Emerald Valley, which opened in 2000, sprang from the Sudbury Valley model, so-named for the Massachusetts school that's spawned dozens of other "democratic" schools in the past 35 years.

At Emerald Valley, students make all decisions, although grown-ups may overrule when there's a question of safety or legality.

"One day I came in, and they had set up a boxing ring," said Les Ditson, one of the school's founders and three staff members. "So I had to tell them to stop."

At its essence, the concept is the same as the home-based "unschooling" advocated by educator John Holt and others in the 1960s, with the schoolhouse taking the place of the home and other trusted adults as well as peers stepping in for parents.

"We've made this a little place where the so-called unschoolers can feel comfortable," Ditson says.

Ditson's four kids attended another local Sudbury-inspired school, 6-year-old Blue Mountain in Cottage Grove, before he and former teacher and homeschooler Linda Walling started Emerald Valley.

The school exists under Oregon's alternative education law, receiving public funds on a per-pupil basis through contracts with several school districts.

Taking up three connected classrooms in the Whiteaker Elementary building, Emerald Valley serves close to 50 students between the ages of 5 and 18. All of them are registered homeschoolers who must agree to be there at least 16 of the 24 hours the school is open each week.

On a recent morning, the band The Clash blares from a portable CD player in the "noisy room," where later a group of boys will gather for a boisterous round of Dungeons and Dragons.

There's also a music/computer room and a "quiet room" with a well-stocked library, meditation loft and several study nooks.

In one of the nooks sits Myles Gisel-Totman, 17, leafing through magazines and newspapers and working on a story written with pen and paper.
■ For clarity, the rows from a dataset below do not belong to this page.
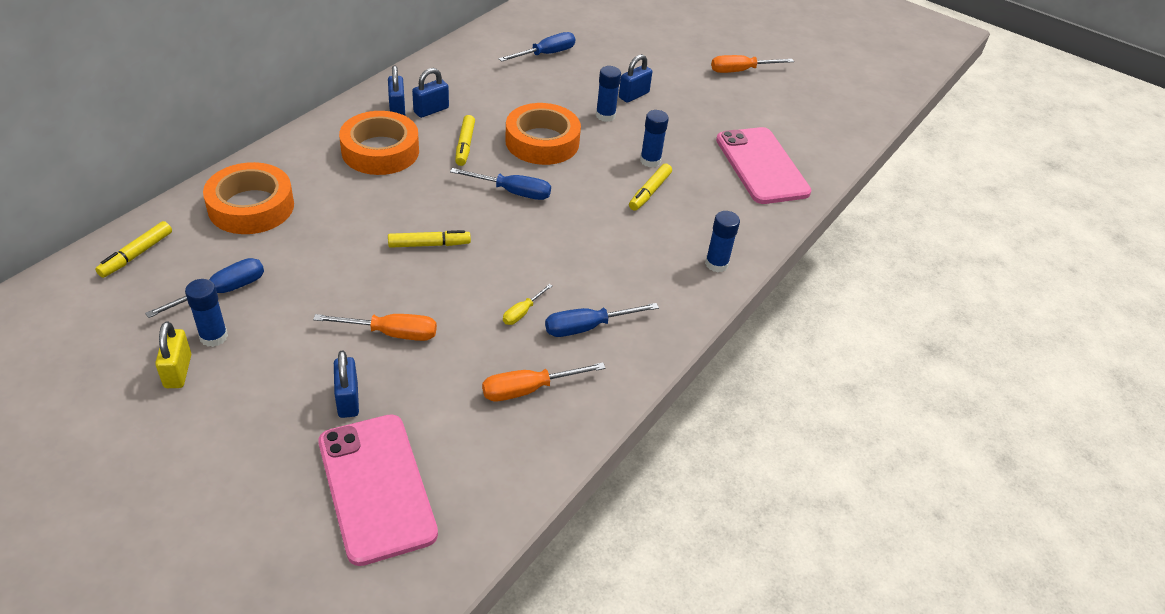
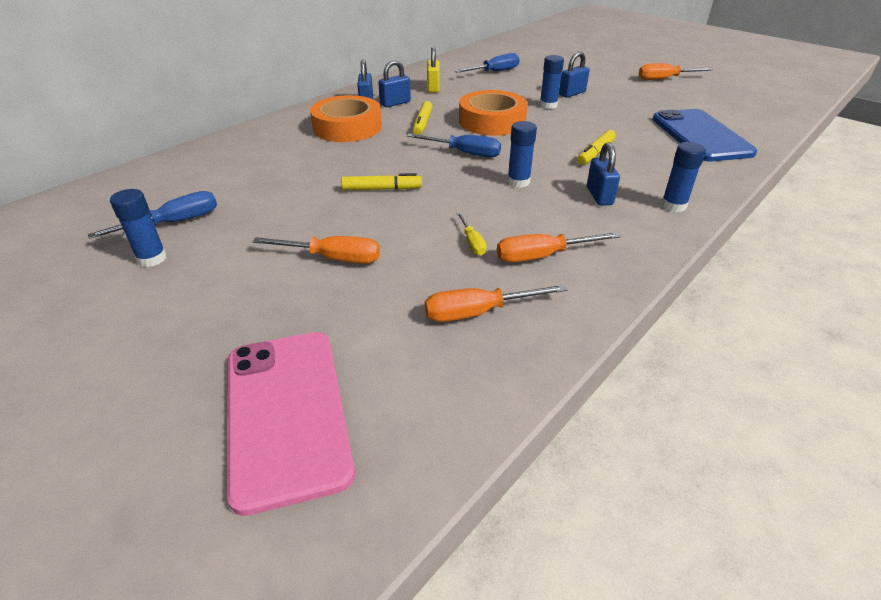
camera: 10 degrees right, 5 degrees down
(136, 254) = (107, 195): yellow marker -> none
(178, 371) = (103, 287): yellow padlock -> yellow padlock (433, 88)
(251, 207) = (223, 162): orange tape -> none
(348, 400) = (274, 318): blue padlock -> blue padlock (599, 196)
(522, 312) = (472, 242): yellow screwdriver -> yellow screwdriver turned 60 degrees counterclockwise
(587, 327) = (542, 256): blue screwdriver -> orange screwdriver
(650, 161) = (593, 133): blue glue stick -> blue glue stick (518, 182)
(762, 166) = (701, 136): pink phone -> blue phone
He used to attend Fern Ridge Middle School, and shudders at the memory.

"The students were very mean," he says. "The lessons were at best confusing."
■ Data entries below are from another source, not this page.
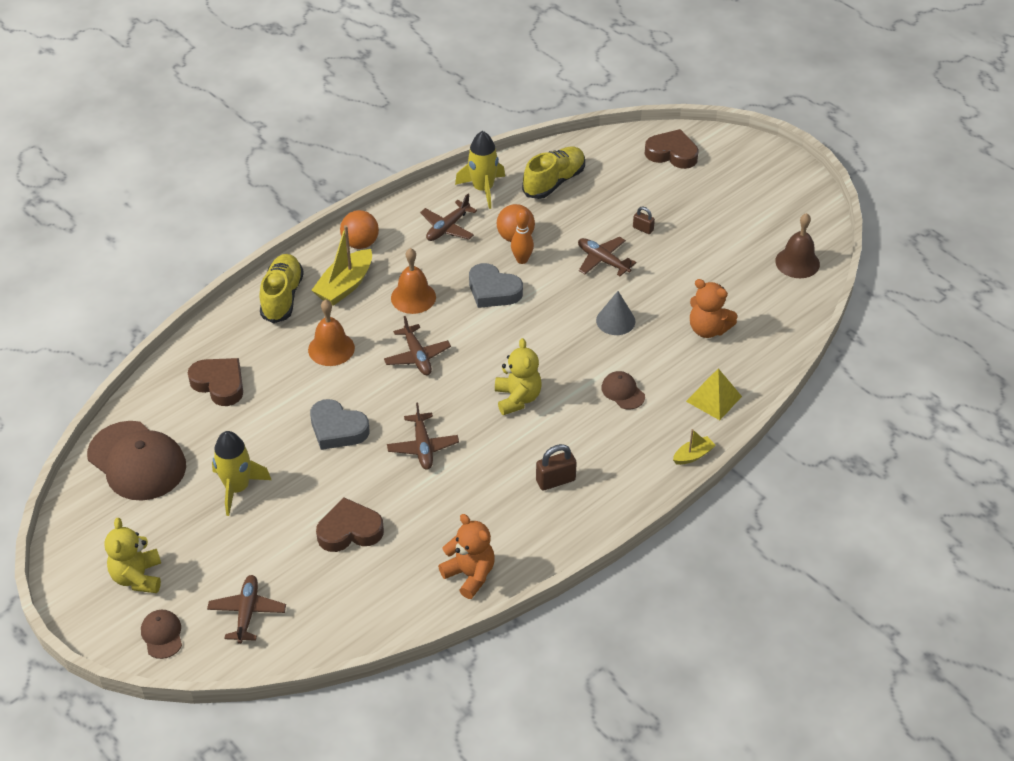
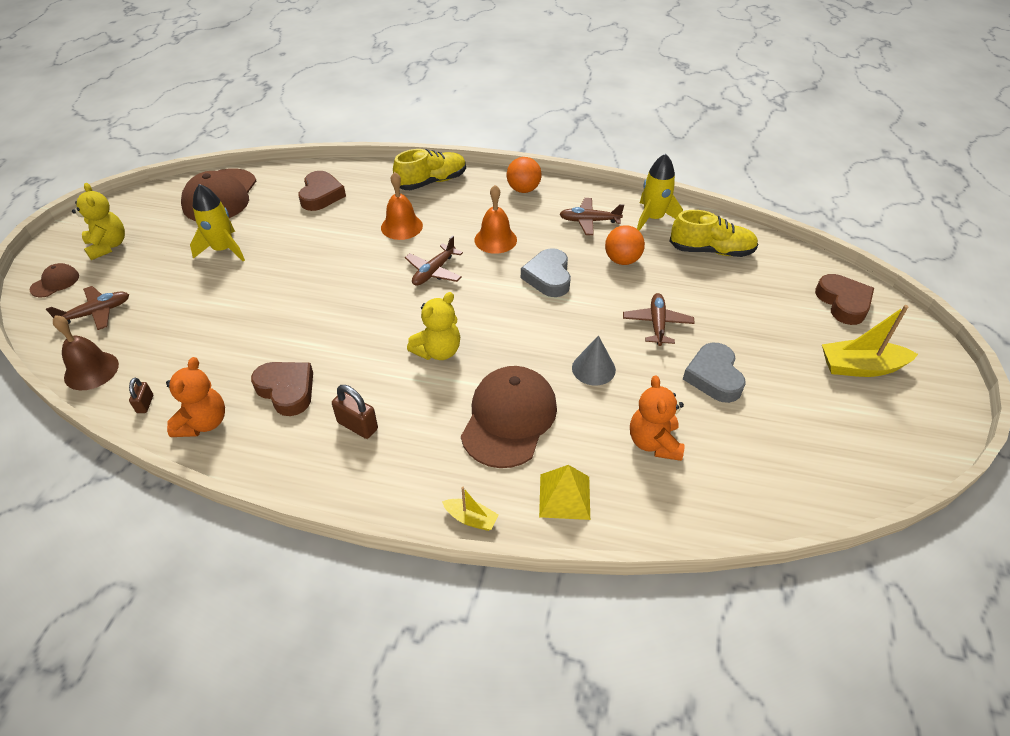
camera: 55 degrees right, 0 degrees up
(138, 577) = (108, 246): yellow teddy bear -> yellow teddy bear turned 105 degrees clockwise
(337, 429) = (320, 268): grey heart -> grey heart (713, 377)
(345, 286) = (472, 203): yellow boat -> yellow boat (860, 367)
(349, 530) = (214, 325): brown heart -> brown heart (287, 390)
(423, 447) = (336, 322): brown plane -> none
(522, 260) = (601, 276): orange bowling pin -> none
(623, 392) = (509, 418): brown cap -> brown cap, size x2.15
(643, 229) = (727, 330): brown padlock -> brown padlock (145, 404)
(797, 262) = (829, 470): brown bell -> brown bell (91, 370)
His four years at Emerald Valley have felt like a "vacation," he says one that he thinks has prepared him well for the real world. "There's an abundance of materials I can use here," he says. "I don't ever remember being bored."

Chaia Waterstone has three children at Emerald Valley, and is also the school cook. She considers herself an unschooler, although at home she occasionally brings in some workbooks and imposes some structure.
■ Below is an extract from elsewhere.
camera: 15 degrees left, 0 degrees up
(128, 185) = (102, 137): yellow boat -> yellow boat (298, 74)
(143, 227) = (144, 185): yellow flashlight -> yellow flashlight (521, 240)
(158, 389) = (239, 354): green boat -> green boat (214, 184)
"From time to time I have my doubts are they really going to learn?" says Waterstone, getting ready to prepare Mexican casserole made from organic ingredients. "The one big concern I have is to make sure that they're exposed to things and know that they have a lot of choices."

At Emerald Valley, socializing is her kids' primary goal, something that is beneficial in itself, she says, especially for homeschoolers.